In brief

  • Joker's Stash, one of the longest-running market places for stolen credit cards, said it will shut down next month.
  • The site has made revenues of over $1 billion in Bitcoin, according to estimates.
  • However, researchers say the shutdown is unlikely to curb the massive stolen card market.

The operators of stolen credit cards website Joker’s Stash announced last week that they are closing the site down for good next month. The site made revenues of over $1 billion in Bitcoin—their earnings from the platform—over the past years, according to a report by darknet cybersecurity firm Gemini Advisory.

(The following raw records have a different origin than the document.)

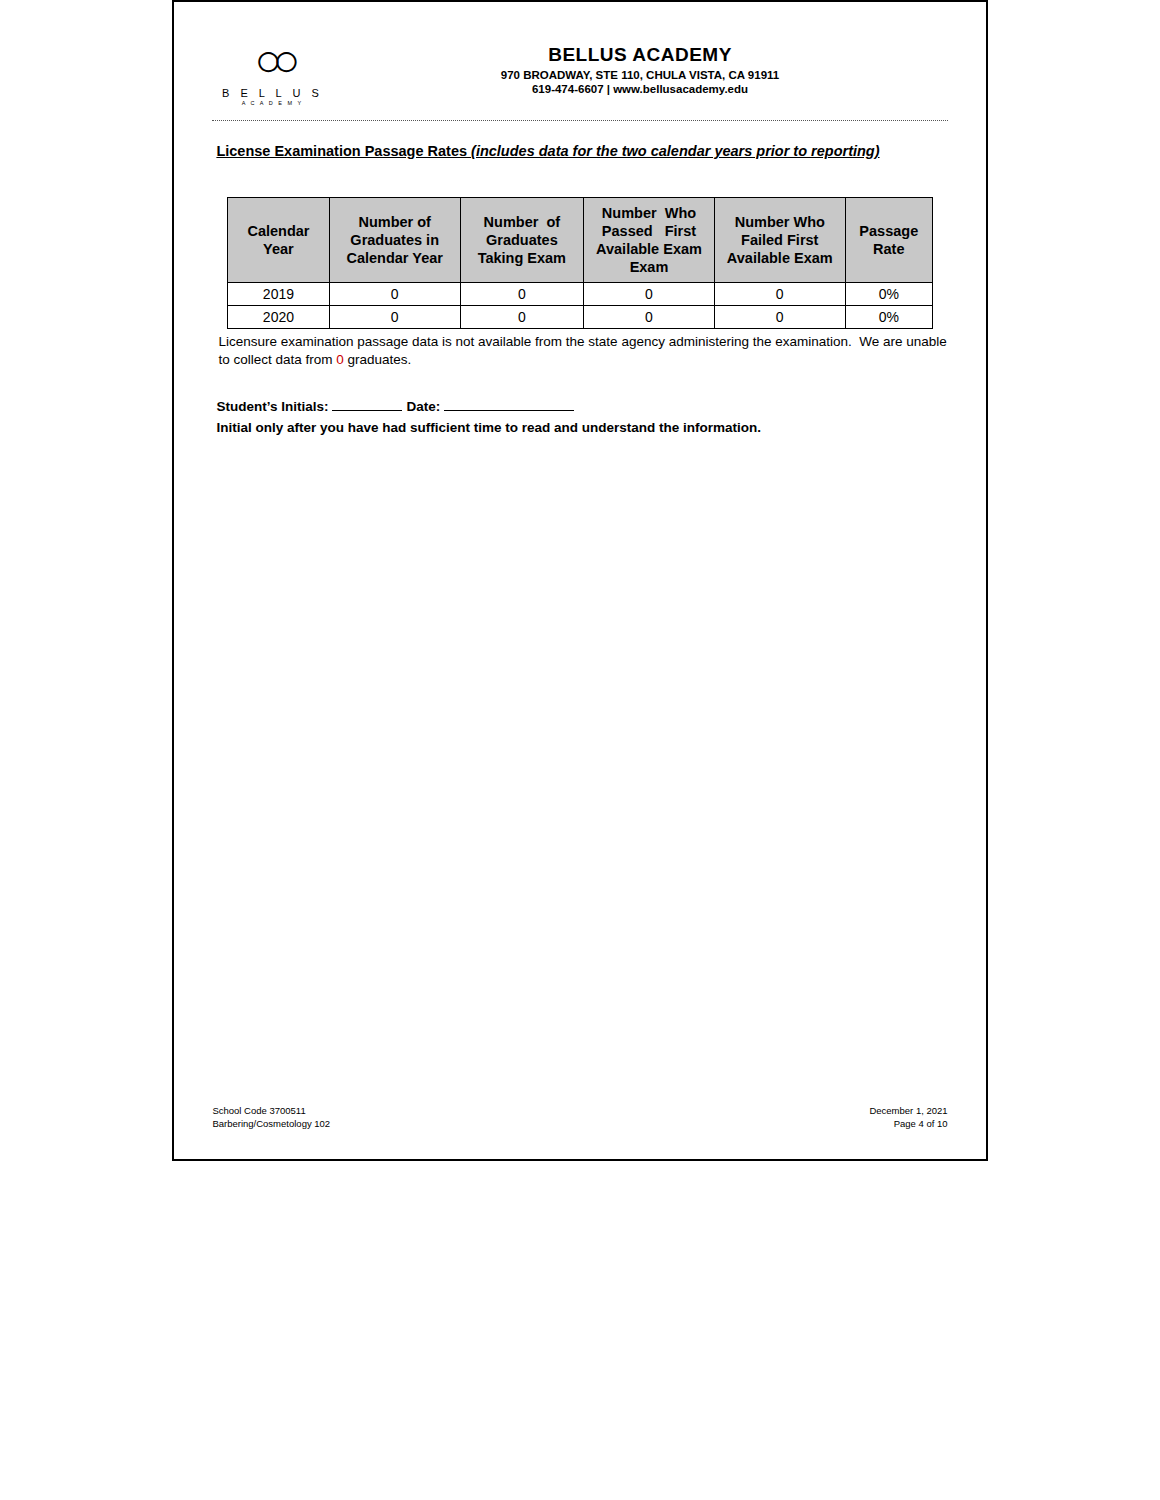○○
B E L L U S
A C A D E M Y
BELLUS ACADEMY
970 BROADWAY, STE 110, CHULA VISTA, CA 91911
619-474-6607 | www.bellusacademy.edu
License Examination Passage Rates (includes data for the two calendar years prior to reporting)
| Calendar Year | Number of Graduates in Calendar Year | Number of Graduates Taking Exam | Number Who Passed First Available Exam Exam | Number Who Failed First Available Exam | Passage Rate |
| --- | --- | --- | --- | --- | --- |
| 2019 | 0 | 0 | 0 | 0 | 0% |
| 2020 | 0 | 0 | 0 | 0 | 0% |
Licensure examination passage data is not available from the state agency administering the examination. We are unable to collect data from 0 graduates.
Student’s Initials: Date:
Initial only after you have had sufficient time to read and understand the information.
School Code 3700511
Barbering/Cosmetology 102
December 1, 2021
Page 4 of 10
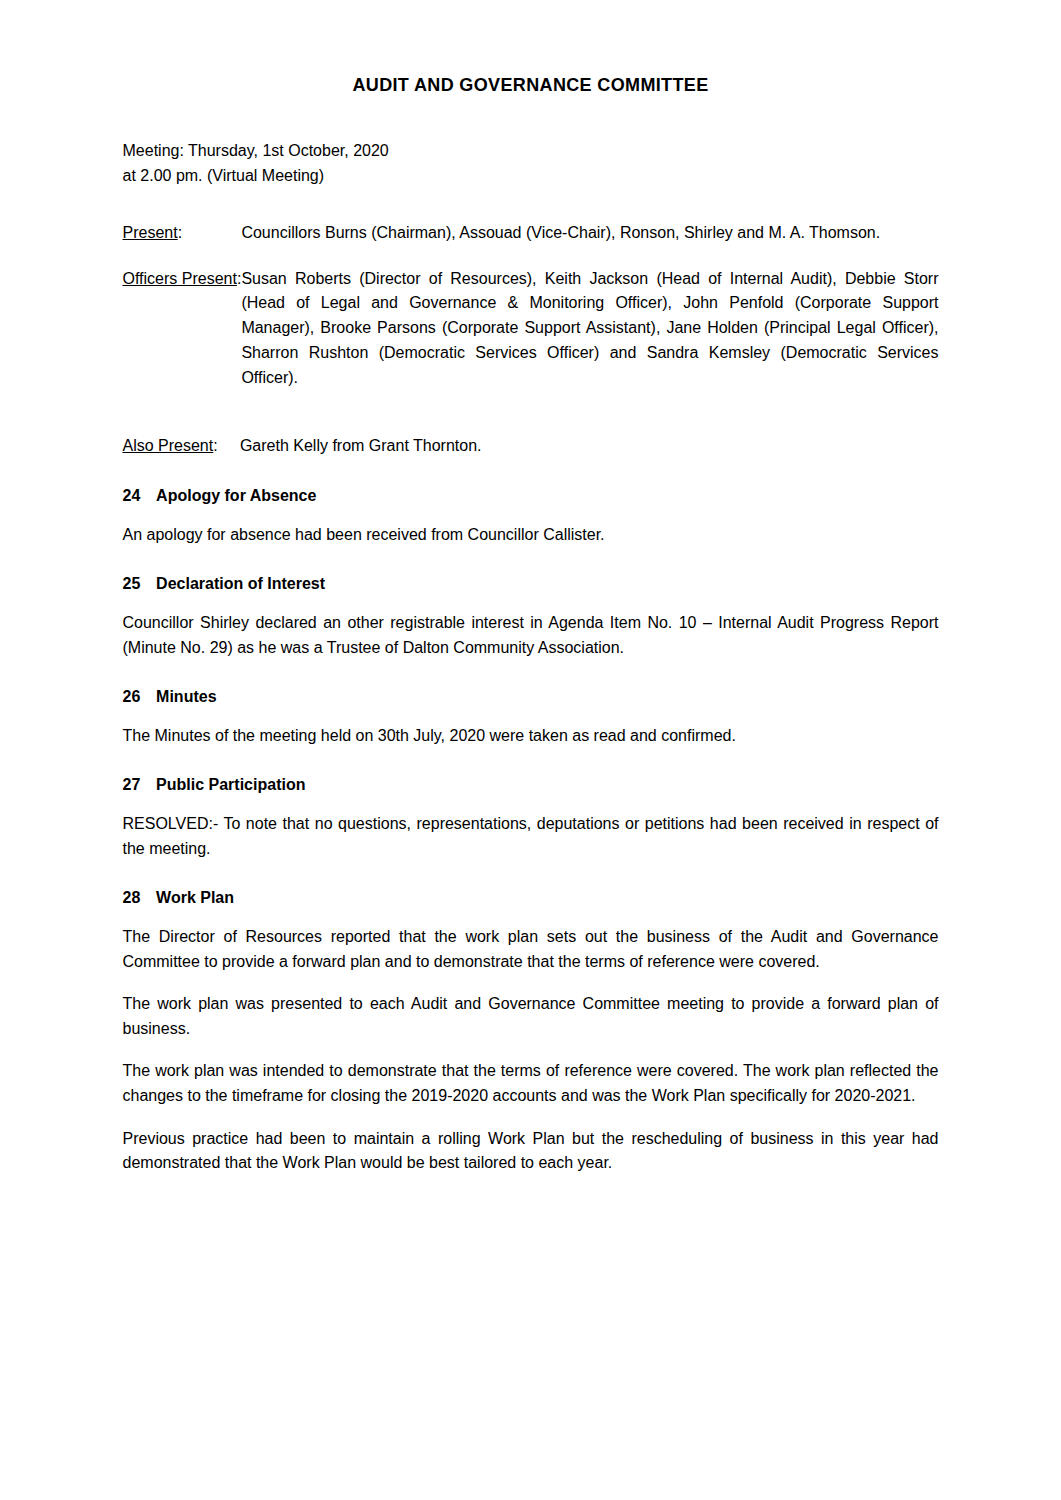AUDIT AND GOVERNANCE COMMITTEE
Meeting: Thursday, 1st October, 2020
at 2.00 pm. (Virtual Meeting)
| Present : | Councillors Burns (Chairman), Assouad (Vice-Chair), Ronson, Shirley and M. A. Thomson. |
| Officers Present : | Susan Roberts (Director of Resources), Keith Jackson (Head of Internal Audit), Debbie Storr (Head of Legal and Governance & Monitoring Officer), John Penfold (Corporate Support Manager), Brooke Parsons (Corporate Support Assistant), Jane Holden (Principal Legal Officer), Sharron Rushton (Democratic Services Officer) and Sandra Kemsley (Democratic Services Officer). |
Also Present: Gareth Kelly from Grant Thornton.
24 Apology for Absence
An apology for absence had been received from Councillor Callister.
25 Declaration of Interest
Councillor Shirley declared an other registrable interest in Agenda Item No. 10 – Internal Audit Progress Report (Minute No. 29) as he was a Trustee of Dalton Community Association.
26 Minutes
The Minutes of the meeting held on 30th July, 2020 were taken as read and confirmed.
27 Public Participation
RESOLVED:- To note that no questions, representations, deputations or petitions had been received in respect of the meeting.
28 Work Plan
The Director of Resources reported that the work plan sets out the business of the Audit and Governance Committee to provide a forward plan and to demonstrate that the terms of reference were covered.
The work plan was presented to each Audit and Governance Committee meeting to provide a forward plan of business.
The work plan was intended to demonstrate that the terms of reference were covered. The work plan reflected the changes to the timeframe for closing the 2019-2020 accounts and was the Work Plan specifically for 2020-2021.
Previous practice had been to maintain a rolling Work Plan but the rescheduling of business in this year had demonstrated that the Work Plan would be best tailored to each year.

Founded in 2014, Joker’s Stash quickly went from a small-time operator of stolen credit cards to one of the biggest providers. It connected sellers with vendors of illicitly obtained credit card information, codes, and payment addresses, all of which were said to be of the “highest quality” among other similar providers on the darknet.

The stolen card market is no small business either. Research from 2019 stated that over 76.2 million stolen cards made their way to darknet markets in the second half of that year alone. Then in the first half of 2020, 43 million stolen cards were found on the darknet. Much of these were traded on Joker’s Stash, until its end.

“Joker goes on a well-deserved retirement. Joker’s Stash is closing...It’s time for us to leave forever,” read a post written by the site’s operators last week.

The "Joker's" final post on the dark web site. Image: Gemini Advisory

Much of the Bitcoin (estimated to be over $1 billion at current rates) went to vendors for their services, Gemini Advisory said, and the remaining to Joker’s Stash’ operators—one of whom was known as the “Joker.”

Trouble in Joker land

Despite the fortunes, Gemini Advisory stated that darknet users had recently started to complain about the low-quality of stolen card info and the high amounts of cards that “did not work,” which saw the popularity of Joker’s Stash decline as a whole. The entire darknet market model—one that is wholly anonymous—is based on trust, meaning bad reviews are an instant path to unpopularity and no recurring business.

Losing customers was not the only concern for Joker’s Stash either. The US Federal Bureau of Investigation (FBI) seized its web domains and blockchain addresses last year, which even led to speculation among users that its operators were facing legal troubles at the time. However, Joker’s Stash operators regained access shortly afterward and put the site up again.

Then, in October, the Joker claimed to have caught the coronavirus and was hospitalized for a week. This caused a disruption in sales and a further dip in popularity.

Meanwhile, the end of Joker's Stash does not mean an end of the stolen card business. Gemini Advisory said that the site’s vendors were “very likely” to fully transition to other large, top-tier dark web marketplaces.

“The underground payment card economy is likely to remain largely unaffected by this shutdown,” the firm said.